◆ **About this task**
Wherever a picture appears in the listing below, leave it out and reproduce the rest exactly.

◆ **Dataset extract**
◆ ◆ ◆ ◆ ◆ ◆ ◆
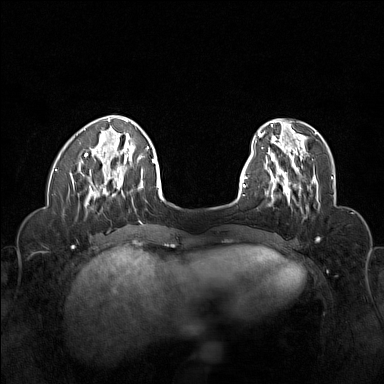
Breast MRI (dynamic contrast-enhanced), one axial slice; position 39 of 160 along the scan axis; dynamic contrast-enhanced series, time point 2 of 6 at this slice position (early post-contrast); 1.5 T; TE 1.8 ms, TR 5 ms; 1 mm slice thickness; 384 × 384 image matrix, field of view 320 × 320 mm. Female patient.
Annotated regions visible in this slice (semi-automatically segmented with operator editing):
- enhancing-tissue mask used for the functional tumour volume (all voxels passing the contrast-enhancement thresholds inside the analysis volume; usually the tumour): bounding box (x1, y1, x2, y2) in pixels: (265, 155, 316, 204)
◆ ◆ ◆ ◆ ◆ ◆ ◆
◆ **Task output**
Breast MRI (dynamic contrast-enhanced), one axial slice; position 39 of 160 along the scan axis; dynamic contrast-enhanced series, time point 2 of 6 at this slice position (early post-contrast); 1.5 T; TE 1.8 ms, TR 5 ms; 1 mm slice thickness; 384 × 384 image matrix, field of view 320 × 320 mm. Female patient.
Annotated regions visible in this slice (semi-automatically segmented with operator editing):
- enhancing-tissue mask used for the functional tumour volume (all voxels passing the contrast-enhancement thresholds inside the analysis volume; usually the tumour): bounding box (x1, y1, x2, y2) in pixels: (265, 155, 316, 204)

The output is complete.